Scan the lines below for "eine" and copy the matches.
===== EXCERPTED RECORDS
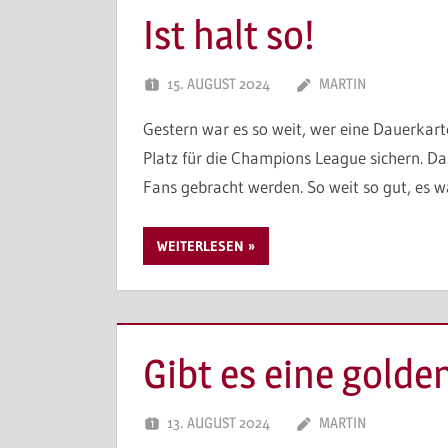
Ist halt so!
15. AUGUST 2024
MARTIN
Gestern war es so weit, wer eine Dauerkart
Platz für die Champions League sichern. Dazu
Fans gebracht werden. So weit so gut, es wä
WEITERLESEN
Gibt es eine golde
13. AUGUST 2024
MARTIN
==========
### WRITTEN SOLUTION:
Gestern war es so weit, wer eine Dauerkart
Gibt es eine golde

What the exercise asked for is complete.